## Task requirements:
Please edit all of the records below by replacing every "segments" with "sections" and leaving everything else unchanged.

## Records to use:
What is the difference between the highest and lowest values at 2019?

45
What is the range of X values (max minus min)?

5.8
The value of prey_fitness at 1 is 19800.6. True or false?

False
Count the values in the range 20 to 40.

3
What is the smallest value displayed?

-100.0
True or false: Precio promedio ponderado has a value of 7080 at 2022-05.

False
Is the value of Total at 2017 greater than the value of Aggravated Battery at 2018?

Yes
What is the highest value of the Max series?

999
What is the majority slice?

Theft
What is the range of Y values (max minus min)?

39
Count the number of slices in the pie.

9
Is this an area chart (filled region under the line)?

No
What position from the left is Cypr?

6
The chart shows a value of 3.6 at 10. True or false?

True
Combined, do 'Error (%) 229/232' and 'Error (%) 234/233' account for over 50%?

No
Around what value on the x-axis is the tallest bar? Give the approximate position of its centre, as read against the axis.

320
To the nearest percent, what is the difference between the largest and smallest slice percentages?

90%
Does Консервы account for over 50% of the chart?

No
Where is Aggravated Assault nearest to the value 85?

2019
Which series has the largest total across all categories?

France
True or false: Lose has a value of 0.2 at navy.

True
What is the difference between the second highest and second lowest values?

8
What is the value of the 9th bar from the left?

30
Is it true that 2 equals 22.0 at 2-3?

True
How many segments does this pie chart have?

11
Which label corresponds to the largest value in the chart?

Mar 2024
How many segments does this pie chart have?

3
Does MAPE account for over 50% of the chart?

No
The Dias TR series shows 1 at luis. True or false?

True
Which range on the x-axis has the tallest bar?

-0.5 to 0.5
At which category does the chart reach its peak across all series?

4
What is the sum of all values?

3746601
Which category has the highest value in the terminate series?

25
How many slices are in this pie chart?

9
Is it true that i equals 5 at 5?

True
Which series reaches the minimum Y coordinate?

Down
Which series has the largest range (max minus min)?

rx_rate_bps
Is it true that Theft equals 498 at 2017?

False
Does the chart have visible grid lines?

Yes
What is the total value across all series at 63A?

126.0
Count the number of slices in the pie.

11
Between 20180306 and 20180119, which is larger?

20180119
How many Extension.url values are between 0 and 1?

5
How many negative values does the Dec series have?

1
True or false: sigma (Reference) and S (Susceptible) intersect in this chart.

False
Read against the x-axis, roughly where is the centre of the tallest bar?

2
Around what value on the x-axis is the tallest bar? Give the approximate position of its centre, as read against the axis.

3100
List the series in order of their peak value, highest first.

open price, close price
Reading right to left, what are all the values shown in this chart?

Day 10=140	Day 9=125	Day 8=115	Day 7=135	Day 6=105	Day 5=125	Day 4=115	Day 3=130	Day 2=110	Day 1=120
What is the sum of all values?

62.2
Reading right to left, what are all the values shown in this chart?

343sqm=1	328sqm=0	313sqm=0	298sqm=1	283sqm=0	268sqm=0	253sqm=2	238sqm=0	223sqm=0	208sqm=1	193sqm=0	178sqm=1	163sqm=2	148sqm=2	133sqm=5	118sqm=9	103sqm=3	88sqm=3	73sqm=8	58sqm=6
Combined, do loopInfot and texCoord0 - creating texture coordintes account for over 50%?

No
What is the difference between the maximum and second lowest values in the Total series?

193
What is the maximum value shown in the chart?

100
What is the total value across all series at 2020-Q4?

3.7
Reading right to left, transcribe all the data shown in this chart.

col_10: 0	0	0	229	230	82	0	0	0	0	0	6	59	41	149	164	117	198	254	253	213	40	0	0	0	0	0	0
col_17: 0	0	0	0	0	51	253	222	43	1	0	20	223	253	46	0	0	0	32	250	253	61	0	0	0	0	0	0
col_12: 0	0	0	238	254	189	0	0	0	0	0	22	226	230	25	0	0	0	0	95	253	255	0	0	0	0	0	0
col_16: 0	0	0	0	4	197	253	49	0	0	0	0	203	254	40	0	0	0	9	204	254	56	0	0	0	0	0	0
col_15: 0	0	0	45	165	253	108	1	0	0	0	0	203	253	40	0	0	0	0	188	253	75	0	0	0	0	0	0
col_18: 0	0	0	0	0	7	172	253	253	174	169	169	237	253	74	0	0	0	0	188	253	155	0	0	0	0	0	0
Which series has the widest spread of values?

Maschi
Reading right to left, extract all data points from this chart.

## Exercise solution:
What is the difference between the highest and lowest values at 2019?

45
What is the range of X values (max minus min)?

5.8
The value of prey_fitness at 1 is 19800.6. True or false?

False
Count the values in the range 20 to 40.

3
What is the smallest value displayed?

-100.0
True or false: Precio promedio ponderado has a value of 7080 at 2022-05.

False
Is the value of Total at 2017 greater than the value of Aggravated Battery at 2018?

Yes
What is the highest value of the Max series?

999
What is the majority slice?

Theft
What is the range of Y values (max minus min)?

39
Count the number of slices in the pie.

9
Is this an area chart (filled region under the line)?

No
What position from the left is Cypr?

6
The chart shows a value of 3.6 at 10. True or false?

True
Combined, do 'Error (%) 229/232' and 'Error (%) 234/233' account for over 50%?

No
Around what value on the x-axis is the tallest bar? Give the approximate position of its centre, as read against the axis.

320
To the nearest percent, what is the difference between the largest and smallest slice percentages?

90%
Does Консервы account for over 50% of the chart?

No
Where is Aggravated Assault nearest to the value 85?

2019
Which series has the largest total across all categories?

France
True or false: Lose has a value of 0.2 at navy.

True
What is the difference between the second highest and second lowest values?

8
What is the value of the 9th bar from the left?

30
Is it true that 2 equals 22.0 at 2-3?

True
How many sections does this pie chart have?

11
Which label corresponds to the largest value in the chart?

Mar 2024
How many sections does this pie chart have?

3
Does MAPE account for over 50% of the chart?

No
The Dias TR series shows 1 at luis. True or false?

True
Which range on the x-axis has the tallest bar?

-0.5 to 0.5
At which category does the chart reach its peak across all series?

4
What is the sum of all values?

3746601
Which category has the highest value in the terminate series?

25
How many slices are in this pie chart?

9
Is it true that i equals 5 at 5?

True
Which series reaches the minimum Y coordinate?

Down
Which series has the largest range (max minus min)?

rx_rate_bps
Is it true that Theft equals 498 at 2017?

False
Does the chart have visible grid lines?

Yes
What is the total value across all series at 63A?

126.0
Count the number of slices in the pie.

11
Between 20180306 and 20180119, which is larger?

20180119
How many Extension.url values are between 0 and 1?

5
How many negative values does the Dec series have?

1
True or false: sigma (Reference) and S (Susceptible) intersect in this chart.

False
Read against the x-axis, roughly where is the centre of the tallest bar?

2
Around what value on the x-axis is the tallest bar? Give the approximate position of its centre, as read against the axis.

3100
List the series in order of their peak value, highest first.

open price, close price
Reading right to left, what are all the values shown in this chart?

Day 10=140	Day 9=125	Day 8=115	Day 7=135	Day 6=105	Day 5=125	Day 4=115	Day 3=130	Day 2=110	Day 1=120
What is the sum of all values?

62.2
Reading right to left, what are all the values shown in this chart?

343sqm=1	328sqm=0	313sqm=0	298sqm=1	283sqm=0	268sqm=0	253sqm=2	238sqm=0	223sqm=0	208sqm=1	193sqm=0	178sqm=1	163sqm=2	148sqm=2	133sqm=5	118sqm=9	103sqm=3	88sqm=3	73sqm=8	58sqm=6
Combined, do loopInfot and texCoord0 - creating texture coordintes account for over 50%?

No
What is the difference between the maximum and second lowest values in the Total series?

193
What is the maximum value shown in the chart?

100
What is the total value across all series at 2020-Q4?

3.7
Reading right to left, transcribe all the data shown in this chart.

col_10: 0	0	0	229	230	82	0	0	0	0	0	6	59	41	149	164	117	198	254	253	213	40	0	0	0	0	0	0
col_17: 0	0	0	0	0	51	253	222	43	1	0	20	223	253	46	0	0	0	32	250	253	61	0	0	0	0	0	0
col_12: 0	0	0	238	254	189	0	0	0	0	0	22	226	230	25	0	0	0	0	95	253	255	0	0	0	0	0	0
col_16: 0	0	0	0	4	197	253	49	0	0	0	0	203	254	40	0	0	0	9	204	254	56	0	0	0	0	0	0
col_15: 0	0	0	45	165	253	108	1	0	0	0	0	203	253	40	0	0	0	0	188	253	75	0	0	0	0	0	0
col_18: 0	0	0	0	0	7	172	253	253	174	169	169	237	253	74	0	0	0	0	188	253	155	0	0	0	0	0	0
Which series has the widest spread of values?

Maschi
Reading right to left, extract all data points from this chart.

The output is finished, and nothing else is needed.